Cyber Security Incident Lifecycle Management
Traditional solutions provide templates and status-quo guidance for incident lifecycle management. Resilience’s process is tailored to our client’s unique risk and entails creating a comprehensive Cybersecurity Incident Response Plan (IRP) that details the steps required to resolve an event. The IRP covers notification, data backup restoration, legal and regulatory requirements, tips to preserve your organization’s reputation, and any other items needed to recover your unique environment. When the IRP is complete, it is tested thoroughly to identify any security gaps and promptly remediate them.
Part of our Incident Lifecycle Management program is offering our clients access to our network of pre-vetted external experts. This client advisory panel includes cybersecurity incident response partners and resources like privacy attorneys, computer forensic investigators, and more.
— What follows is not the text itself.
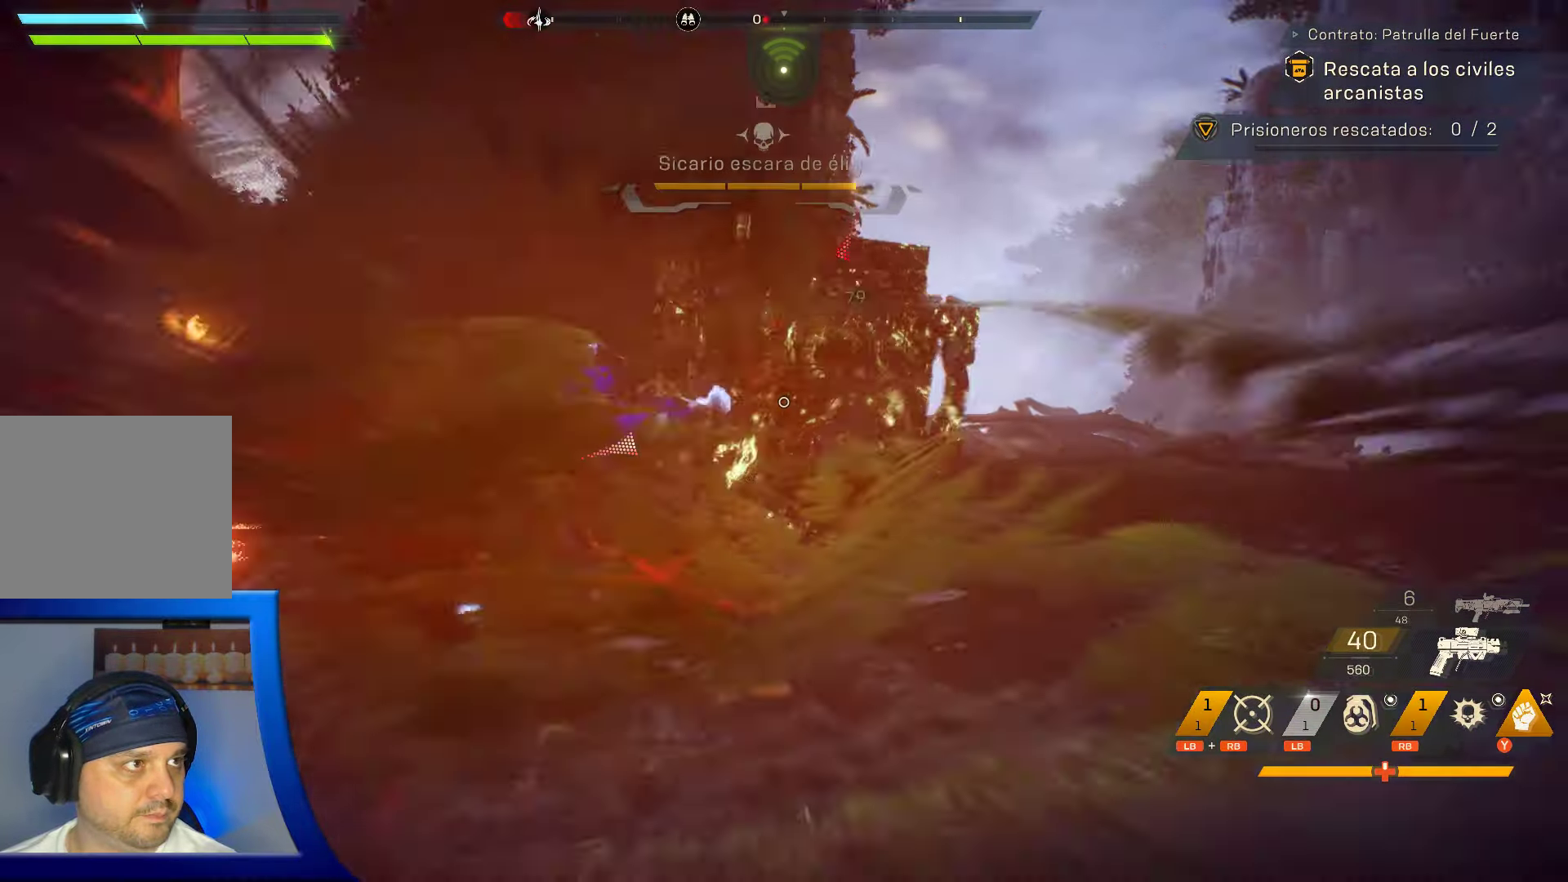
{"buttons": [], "left_stick": "up", "right_stick": "center", "events": []}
“This network helps us manage even the most complex situations,” said Bevilacqua. “If our in-house team can’t handle something, we have an external expert in the loop who can.”
Third-Party Risk Governance
Through access to security data and visibility into our clients’ risk profiles, our solution offers an extensive third-party risk governance program. This entails comprehensive State-of-your-Risk reports for up to 15 pivotal vendors, in-depth questionnaires to understand your vendor’s cyber risk profiles, and instruction to help align your vendor network with your organization’s security standards.
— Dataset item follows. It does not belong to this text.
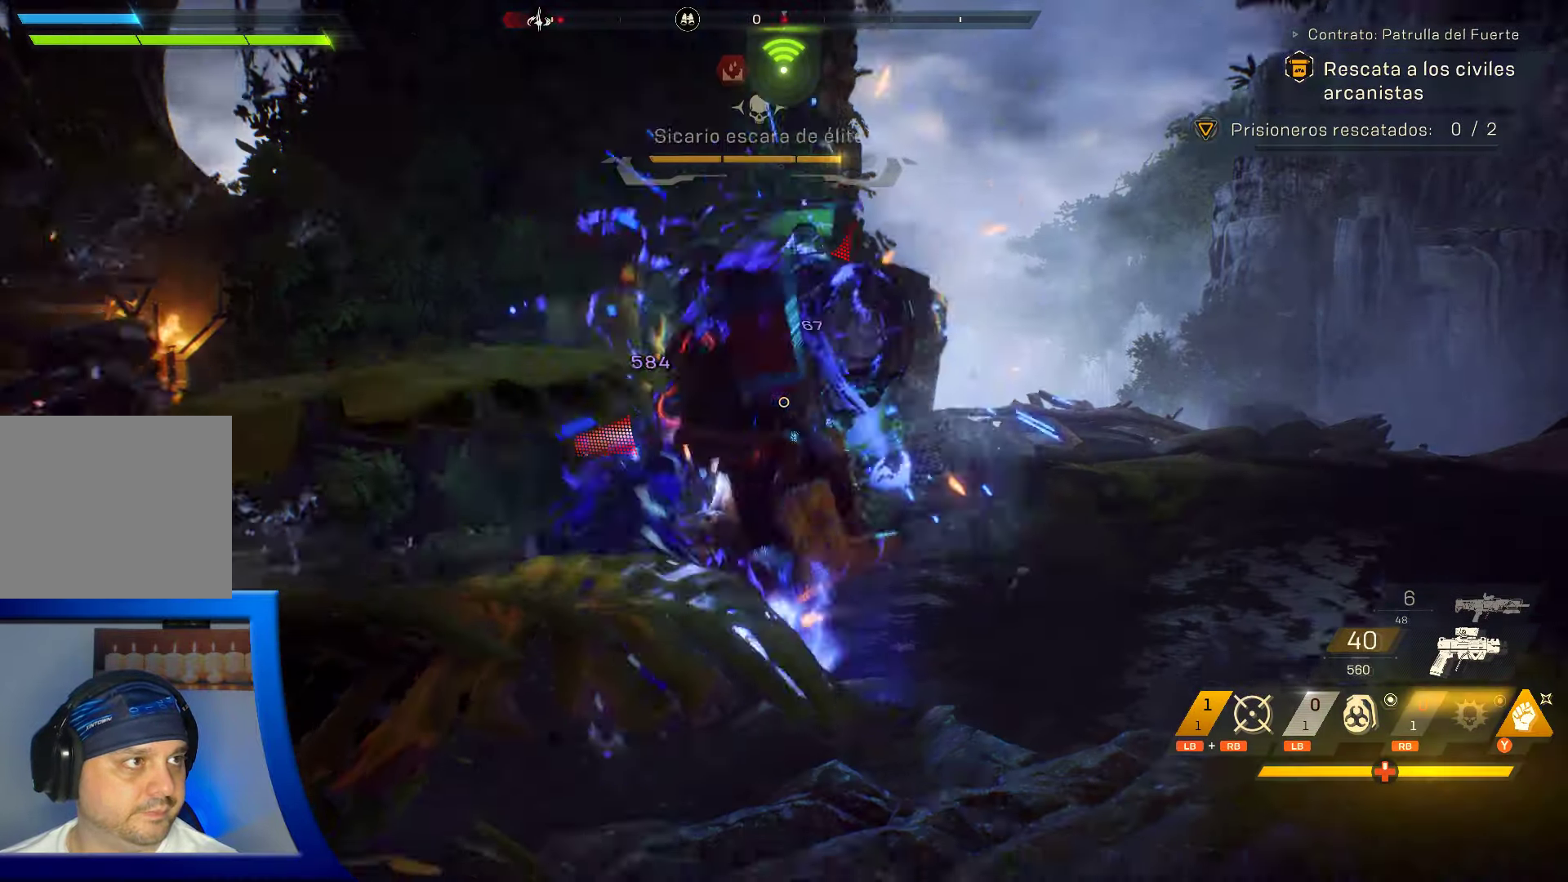
{"buttons": [], "left_stick": "up-right", "right_stick": "center", "events": [[433, "left_stick", "up-right"]]}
The impact of vendor breaches can be expansive, unpredictable, and difficult to recover from. After the MOVEit breaches in Q2 2023, third-party vendor risk has become Resilience’s number one point of failure – replacing phishing for the first time in our claim’s history. It is more important now than ever to take the steps necessary to protect your environment from your vendor’s risk, as these incidents will only grow more popular post-MOVEit’s success.
The Cyber Advocacy program is designed to give security and risk management all of the information they need to advocate for the tools they need to meet strategic business objectives. It works to accelerate stakeholder buy-in at all levels by offering data, analysis, and the financial threshold required to build a strong cyberinfrastructure.
“The Cyber Advocacy program offers our clients a responsive network ready to mobilize and capable of managing any incident,” said Bevilacqua. “This partnership approach is a key component of helping our clients remain cyber resilient in the face of growing threats.”